House in Yatsugatake / Kidosaki Architects Studio
Contemporary architecture shares many virtues with the ipod…it is typically uncluttered and “simple” in presentation.  The considerations and planning necessary to achieve a contemporary look, however, is most often highly complex and fraught with a multitude of design considerations—the vast majority of which are never evident to the end user.  This notion has become increasingly obvious as I have tried to design and build my own “contemporary refuge” (aka “mancave”).  Perhaps no element of my build has illustrated this more than the mono-stringer staircase upon which I am currently working.


Designing the railing for my stairs, for example, has proven exceedingly challenging to say the least.  My design had to match the loft's railing but unlike the loft, fascia mounting each newel post with large brackets to the side of the staircase wasn't an option.  Moreover, simply fabricating each post proved considerably more challenging than the process of fabricating the posts for the loft's railing.  

To start, I first had to figure out how long each post needed to be.  Code stipulates that a stairway's handrail must measure 36" from the leading edge of the tread.  My design, however, called for each post to be centered on each tread (see below):

Thus, to comply with code, each post had to be longer than 36" because as you move the post back from the leading edge of the tread, the distance between the tread and top rail increases.  I'll spare you the dissertation of how I determined this dimension, but let's just say I had to consult a few people smarter than myself to be sure I figured it out correctly.
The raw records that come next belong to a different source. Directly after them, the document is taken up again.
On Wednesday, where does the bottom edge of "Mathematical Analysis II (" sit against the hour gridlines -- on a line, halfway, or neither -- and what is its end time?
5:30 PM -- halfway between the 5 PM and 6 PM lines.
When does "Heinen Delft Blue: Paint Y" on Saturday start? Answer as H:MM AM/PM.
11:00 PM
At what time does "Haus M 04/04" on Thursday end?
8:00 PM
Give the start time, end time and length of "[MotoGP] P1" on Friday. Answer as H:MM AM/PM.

With the height of each post determined, I then had to cut the top of each post at the same angle as the stairs to ensure the top rail would sit flush atop each post.

 

This was accomplished using Jim's articulating band saw:

Jim has all the best tools
With my posts cut to length and tops beveled to accommodate the top rail, the next trick was to figure out how to drill the holes for my cables.  Unlike the through-and-through holes drilled into the newel posts surrounding the loft, the holes for the staircase's newel posts would have to be drilled at an angle that corresponded to the stair case's angle of ascent.  Unfortunately, drilling metal at an angle is far from a straight forward proposition...in fact, it requires very big and very expensive equipment to accomplish.  With a strong desire to keep my railing's fabrication entirely "in-house," I reasoned the next best option would be to offset my holes from one side of the post to another in a way that would allow my cables to make a straight linear run down the steps.  Below are schematics of this dilemma and solution.

If holes are drilled through-and-through like the loft's posts, each cable's linear course becomes disrupted as it passes through each post...and that's not sexy.
On the flip side, if you use the staircase's angle of ascent (which in my case is 30.7 degrees), you can calculate how much to offset the holes.  Using a protractor, we calculated this offset and drilled our holes accordingly.


Offsetting holes

Offsetting the holes thus allows each cable to pass through the intermediate posts without disruption:
Offset holes with straight cable runs...now that's sexy



The last major design consideration was figuring out a method for attaching each newel posts to the staircase...a rather tricky proposition given the staircase's mono-stringer design.
Hmmm....where to attach the newel posts?  No outside stringer to tie into.  See what I mean...simple is complex.

Obviously, using the same brackets I designed to affix each newel post around the loft's perimeter wasn't an option...there simply isn't anything to which the bracket could be bolted.  I somehow needed to figure out a way to connect each newel post to the steel portion of the staircase to ensure the railing would be rigid enough to perform its function (all without cluttering up the design and overall aesthetic). To accomplish all these things, I needed a solution that was both "low profile" and robust/strong....after all, a big, clunky steel bar connecting my newel post to the staircase's spine would sort of defeat all the work I had done up to this point.  With these considerations in mind, I settled on the following concept:


Here is a rough schematic as viewed from the side of the staircase

This alternative view is what you would see if you were standing on the staircase itself and looking between the steps (Cut me some slack, I know this schematic is pretty screwy looking.  I can't draw to save my life)

As you can see from the schematic above, each newel post is recessed (aka "notched") partially into each tread...I felt this detail gave the railing a more custom, integrated appearance and would also provide some added stability to each newel post.  Achieving the above concept was a bit of a process. Before committing to this design, I did a "dry fit" mock up using a spare tread I had and a wooden clamp to hold things in place:

Dry fit mock up (the white "S" is short for "support bar")

View from underside (support bar is also mild steel)
 The next step will just be to do it for real!